The jury deliberated for over a week, and some of the following questions were up for discussion. Whether or not the women who came forward consented to sex. Whether or not the women who came forward “earnestly resisted” during Weinstein’s attempted assaults. Whether or not the women who came forward reported Weinstein’s sexual abuse in a timely manner.
My heart races and my fingers tremble on the keyboard because I write about body image for young women. At 6:15 AM this morning, I sent out my daily post on IG and posited the question, “What if the chief purpose of your God-gifted body is to welcome God’s people into His life-changing presence?”
I’m working from the unifying and bold encouragement that Paul pens as he draws near the end of his letter to the Romans. In Romans 15:7, Paul says, “Therefore, welcome one another as Christ has welcomed you, for the glory of God.” Here, Paul communicates two beautiful truths.
First, Paul portrays Jesus as the welcoming Christ. The one who is all and loves all and died for all of our sins.
Second, Paul provides the Romans with a compelling reason to accept, to receive, and to serve those in their midst. Paul admonishes Roman believers to welcome others in an effort to glorify God.
But my stomach is churning because I’m reading about The People vs. Harry Weinstein, and I’m reflecting on my message.
Reconciling my own words is a challenge as I see what a single individual can get away with when he schemes like satan — the father of lies. For decades, Mr. Weinstein has been accused of lying, cheating, manipulating, and assaulting. Of raping numerous women.
And what is the story of most of these women? They welcomed him. He invited himself to their rooms, and they said, Sure. Come in. Of course we can have a meeting about my acting career. I’d love your feedback on that role that I auditioned for today. Any help you can give, I welcome it.
This role of welcoming, so many of us want to do it well. Even when we hear that someone has a negative rap sheet or a track record that looks dicey, many of us want to believe that people who say they want our good really want our good.
And as believers, we welcome hope, second chances, and new life.
As God’s precious sons and daughters, we are called to open up our doors and clear our table for two more seats at the dinner table. As his children, we are the hands and feet that feed those who are poor in body and in spirit.
But in the same breath that we choose to welcome and generously love those around us, we acknowledge a sad truth. Satan lurks. He longs to steal, kill, and destroy.

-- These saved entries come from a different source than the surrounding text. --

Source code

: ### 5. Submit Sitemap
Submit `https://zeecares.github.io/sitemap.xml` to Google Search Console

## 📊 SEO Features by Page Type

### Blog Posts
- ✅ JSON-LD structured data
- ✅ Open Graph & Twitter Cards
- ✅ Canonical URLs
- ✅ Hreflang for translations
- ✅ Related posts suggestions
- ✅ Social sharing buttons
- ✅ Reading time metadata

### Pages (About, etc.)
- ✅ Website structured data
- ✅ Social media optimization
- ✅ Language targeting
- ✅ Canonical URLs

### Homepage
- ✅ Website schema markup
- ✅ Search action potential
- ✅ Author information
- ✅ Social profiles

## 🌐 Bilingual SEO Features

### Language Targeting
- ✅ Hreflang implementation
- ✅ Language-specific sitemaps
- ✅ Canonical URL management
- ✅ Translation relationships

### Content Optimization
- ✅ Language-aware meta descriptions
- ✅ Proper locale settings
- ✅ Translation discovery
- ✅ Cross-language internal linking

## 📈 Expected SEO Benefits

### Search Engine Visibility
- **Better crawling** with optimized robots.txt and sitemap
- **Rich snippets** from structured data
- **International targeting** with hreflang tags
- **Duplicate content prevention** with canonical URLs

How we welcome like Jesus and what steps we take to attempt to protect ourselves from sexual assault is not an easy conversation to have in our homes. But the verdict this morning took me back to Bill Cosby and Larry Nassar, and I can’t help but think that, although the conversations may be difficult, they are necessary and worth having.
So, in the midst of not knowing what to do today, I think I’ll sit down with my kids tonight and ask them to help me answer the questions I have.
What does welcoming others look like to you? How do you know when to step back from someone when you’ve already welcomed them into your friend group, your sports team, your home? Will you please come to me if you have questions about anyone we have welcomed into our community?
Because as much as I want to welcome others who we don’t know well, my first priority is to welcome the truth from the people I’m actively discipling, whom God has entrusted to my care.